Naud remains terrifically magnetic in her role, which seems especially tailor-made for her talents. (She even created CW's striking wardrobe.) Although the sequel’s focus leans heavily into CW — the original seemed more balanced between her and Madison — it still functions as a tale of dueling amateur detectives, with both women employ fabricated profiles, Insta-stalking, and a seemingly limitless travel fund to pursue or evade one another. Then again, perhaps the unlimited budget isn’t necessary. Online personalities possess a talent for getting to explore posh places without paying much, a skill which CW mirrors through her more blatant scheming.
Ingenious Filmmaking and Cinematic Travelogue
The creative team for Influencers seem similarly resourceful about finding stunning locations to film, although they were likely more legitimate about it. Most of the film seems to be filmed in real places, providing it a real-world weight that lingers even as numerous sequences consist of a handful of actors of people staring at computer or phone screens.
It follows the same logic that made the Bond franchise appear so consistently opulent over the years: Indeed, big action and visual effects can show off large spending, but simply offering a travelogue of sorts to viewers also seems deeply filmic. It’s also particularly appropriate for a story so rooted in the coexisting superficial glamour and try-hard grind involved in producing envy-inducing digital content.
All of the characters visiting Bali, similar to those staying in Thailand in the original, seem to have access to unbelievably stylish modern bungalows; films exist about lifeguards which don't feature as much overhead swimming-pool video.
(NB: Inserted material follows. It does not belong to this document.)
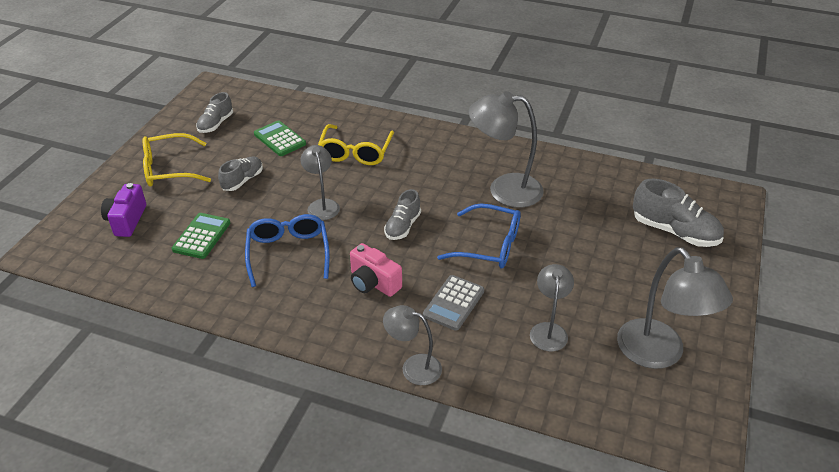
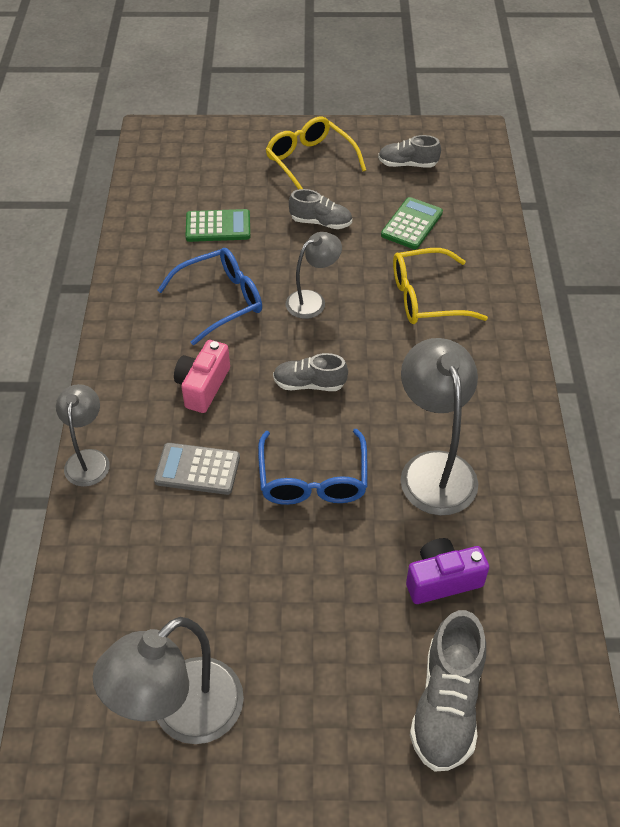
camera: 70 degrees right, 10 degrees up
(127, 220) = (217, 166): purple camera -> purple camera (442, 580)
(548, 330) = (185, 577): grey lamp -> none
The characters must believably inhabit these lush, remote places to highlight the uneasy irony of how frequently each person — including the woman exacting revenge on the influencers’ narcissistic falseness — nevertheless spends plenty of time in the glow of their screens.
Nuanced Portrayals and Digital-Age Suspense
At the same time, Harder hasn’t authored a rant against the vacuousness of the influencer industry. While it can be gratifying to see CW exploit different internet celebrities, and a Hitchcockian sense of alignment allows us to wish she evades capture, Harder is relatively sympathetic to the major influencer characters. Previously, he keyed into the loneliness Madison experienced while on supposedly dream getaways. In this film, the director appears confident that merely watching Jacob at work will reveal that he is selling false masculinity to other gullible men; he avoids turning into a caricature the character further. He even gives Jacob a measure of dignity through depicting his genuine loyalty to his girlfriend; he is two-faced, but Ariana is a partner in his hypocrisy, not someone exploited by it.
The other side of this balanced approach means it can sometimes appear as if he is acknowledging elements of contemporary digital culture without deeply exploring them. This is especially true of the way he brings AI into the plot, an intriguing development which misses the psychosexual kick it should have. The pluralized title for the film could offer devotees of the original expectations of an Aliens-style escalation, and the movie ultimately delivers that, with an appropriately chaotic climax. However, initially, it resembles more a polished Alfred Hitchcock movie than an frenzied, technology-obsessed De Palma-style shocker. Influencers’ extensive use of real-world locations might also be what keeps it from coming across like pure nightmare fuel. The world may be overrun with content-churning influencers, online fraud, and exploitative travel, but the world itself is still here, at least for now.